_What you are asked to do_
The lines wanted are those in the data below that include "verified".

(Dataset entries)

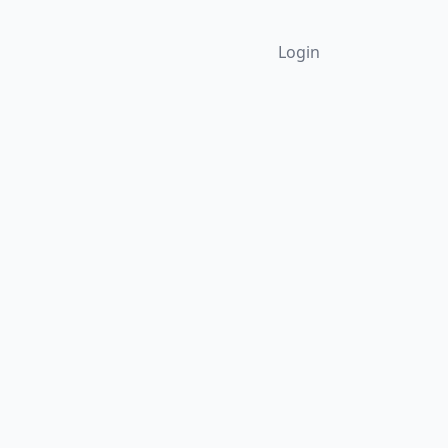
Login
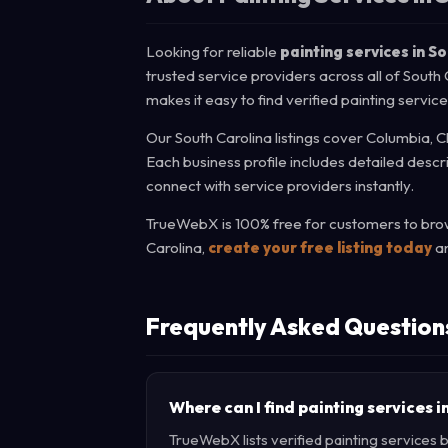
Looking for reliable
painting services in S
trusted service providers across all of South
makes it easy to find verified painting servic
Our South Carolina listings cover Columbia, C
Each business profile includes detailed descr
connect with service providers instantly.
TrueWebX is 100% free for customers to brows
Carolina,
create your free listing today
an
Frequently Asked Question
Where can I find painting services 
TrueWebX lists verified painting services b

_Reply to the exercise_
makes it easy to find verified painting servic
TrueWebX lists verified painting services b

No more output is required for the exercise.